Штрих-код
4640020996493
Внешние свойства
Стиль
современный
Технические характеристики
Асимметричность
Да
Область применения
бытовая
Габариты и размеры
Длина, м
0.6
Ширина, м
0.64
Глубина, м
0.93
════
● Task instructions
Print out every entry, keeping each one exact.

● Written response
Штрих-код
4640020996493
Внешние свойства
Стиль
современный
Технические характеристики
Асимметричность
Да
Область применения
бытовая
Габариты и размеры
Длина, м
0.6
Ширина, м
0.64
Глубина, м
0.93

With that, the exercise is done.